Ali os cavalos descansaram. Depois, um caminho entre uma cadeia de colinas e o mar conduziu-nos de uma só vez à aoalkirkja de Brantör e, uma milha depois, a Saurböer Annexia, igreja anexa situada na margem meridional do Hvalfjörd.

Eram quatro da tarde e percorrêramos quatro milhas.
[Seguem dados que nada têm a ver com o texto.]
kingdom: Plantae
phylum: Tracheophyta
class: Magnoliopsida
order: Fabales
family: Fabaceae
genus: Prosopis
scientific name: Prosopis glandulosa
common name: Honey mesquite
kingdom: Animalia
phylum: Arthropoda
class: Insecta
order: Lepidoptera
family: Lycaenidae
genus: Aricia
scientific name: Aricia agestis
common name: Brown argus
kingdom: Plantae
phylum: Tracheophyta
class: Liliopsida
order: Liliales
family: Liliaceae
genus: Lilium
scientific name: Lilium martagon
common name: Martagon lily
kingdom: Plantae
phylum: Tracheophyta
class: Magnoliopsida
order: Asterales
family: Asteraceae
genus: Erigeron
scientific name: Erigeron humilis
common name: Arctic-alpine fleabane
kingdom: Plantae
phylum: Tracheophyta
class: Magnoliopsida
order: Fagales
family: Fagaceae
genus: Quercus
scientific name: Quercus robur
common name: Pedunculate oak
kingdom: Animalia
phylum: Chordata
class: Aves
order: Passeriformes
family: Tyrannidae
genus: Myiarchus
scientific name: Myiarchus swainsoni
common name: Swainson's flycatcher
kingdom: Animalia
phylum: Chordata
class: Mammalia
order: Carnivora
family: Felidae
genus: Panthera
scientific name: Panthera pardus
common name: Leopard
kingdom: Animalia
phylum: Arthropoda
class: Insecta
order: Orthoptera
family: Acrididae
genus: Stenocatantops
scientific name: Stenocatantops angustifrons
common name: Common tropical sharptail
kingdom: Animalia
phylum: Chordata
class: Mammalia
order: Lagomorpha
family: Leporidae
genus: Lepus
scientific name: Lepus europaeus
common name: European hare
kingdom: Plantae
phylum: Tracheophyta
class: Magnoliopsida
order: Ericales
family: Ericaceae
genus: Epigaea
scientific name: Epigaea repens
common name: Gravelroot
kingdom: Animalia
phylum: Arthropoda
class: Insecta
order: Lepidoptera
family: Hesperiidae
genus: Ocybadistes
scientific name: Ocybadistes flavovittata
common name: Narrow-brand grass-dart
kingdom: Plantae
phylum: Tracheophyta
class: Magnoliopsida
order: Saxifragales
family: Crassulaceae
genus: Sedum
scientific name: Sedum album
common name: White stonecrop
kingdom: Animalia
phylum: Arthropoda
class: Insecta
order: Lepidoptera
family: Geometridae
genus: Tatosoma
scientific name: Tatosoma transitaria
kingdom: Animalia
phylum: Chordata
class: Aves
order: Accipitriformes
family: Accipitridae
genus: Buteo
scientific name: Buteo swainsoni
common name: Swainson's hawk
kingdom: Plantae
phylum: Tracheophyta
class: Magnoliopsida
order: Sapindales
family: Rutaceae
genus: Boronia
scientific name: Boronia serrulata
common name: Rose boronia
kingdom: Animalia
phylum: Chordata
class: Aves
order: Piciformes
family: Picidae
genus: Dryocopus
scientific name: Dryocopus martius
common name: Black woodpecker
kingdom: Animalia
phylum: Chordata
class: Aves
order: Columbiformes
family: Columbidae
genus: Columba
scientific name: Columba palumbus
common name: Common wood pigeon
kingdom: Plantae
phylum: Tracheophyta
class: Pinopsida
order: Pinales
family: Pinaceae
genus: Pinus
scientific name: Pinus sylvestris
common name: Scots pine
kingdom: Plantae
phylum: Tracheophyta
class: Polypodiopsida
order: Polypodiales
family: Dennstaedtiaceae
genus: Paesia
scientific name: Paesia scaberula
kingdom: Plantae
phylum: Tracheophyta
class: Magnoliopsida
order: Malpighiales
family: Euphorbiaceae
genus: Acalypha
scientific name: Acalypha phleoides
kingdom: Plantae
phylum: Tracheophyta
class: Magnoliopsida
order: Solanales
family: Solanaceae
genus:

Naquele local, o fiorde tinha pelo menos meia milha de comprimento; as ondas batiam ruidosamente contra rochas agudas; o golfo abria-se entre muralhas de rochedos, espécie de escarpa pontiaguda de três mil pés e notável por suas camadas marrons que separavam leitos de tufos avermelhados. Por mais que acreditasse na inteligência de nossos cavalos, não conseguia imaginar a travessia de um braço de mar montado num quadrúpede.

– Se são mesmo inteligentes – eu disse –, não tentarão atravessar. Em todo caso, vou tratar de ser inteligente por eles.

Mas meu tio não queria esperar. Correu à rédea solta para a margem. Sua montaria farejou a última ondulação das vagas e parou. Meu tio, que tinha instintos peculiares, voltou a esporeá-lo. Outra recusa do animal, que sacudiu a cabeça. Palavrões e chicotadas, mas coices do animal, que começaram a desacorçoar o cavaleiro. Finalmente, inclinando-se, o cavalinho libertou-se das pernas do professor e deixou-o plantado sobre duas pedras da margem, como o Colosso de Rodes.

– Ah, maldito animal! – exclamou o cavaleiro, subitamente transformado em pedestre, e envergonhado como um oficial de cavalaria rebaixado a soldado de infantaria.

Sua montaria foi farejar a última ondulação das ondas.

Fonte: http://jv.gilead.org.il/rpaul/
– Fuja – murmurou o guia, tocando em seu ombro.

– Como? Uma balsa?

– Der – respondeu Hans, apontando para um barco.

– Sim – exclamei –, uma balsa.

– Por que não me disse antes? Vamos!

– Tidvatten – continuou o guia.

– O que ele disse?

– Disse “maré” – respondeu meu tio, traduzindo o termo dinamarquês.

– Com certeza temos de esperar a maré...

– Förbida? – perguntou meu tio.

– Ja – respondeu Hans.

Meu tio bateu o pé, enquanto os cavalos se dirigiam para a balsa. Compreendi perfeitamente a necessidade de esperar a maré por um certo tempo para atravessar o fiorde, quando o mar, chegando à sua altura máxima, estaciona. Então o fluxo e o refluxo deixam de ser sensíveis, e a balsa não se arrisca a ser arrastada para o fundo do golfo ou para o oceano.

O momento oportuno só chegou às seis da tarde; meu tio, eu, o guia, os quatro cavalos e mais duas pessoas acomodamo-nos numa espécie de barcaça chata bastante frágil. Habituado como estava aos barcos a vapor do Elba, achei os remos dos barqueiros um triste engenho mecânico. Levamos mais de uma hora para atravessar o fiorde, mas, finalmente, não houve qualquer incidente durante a travessia.

Meia hora depois chegávamos à Aoalkirkja de Gardör.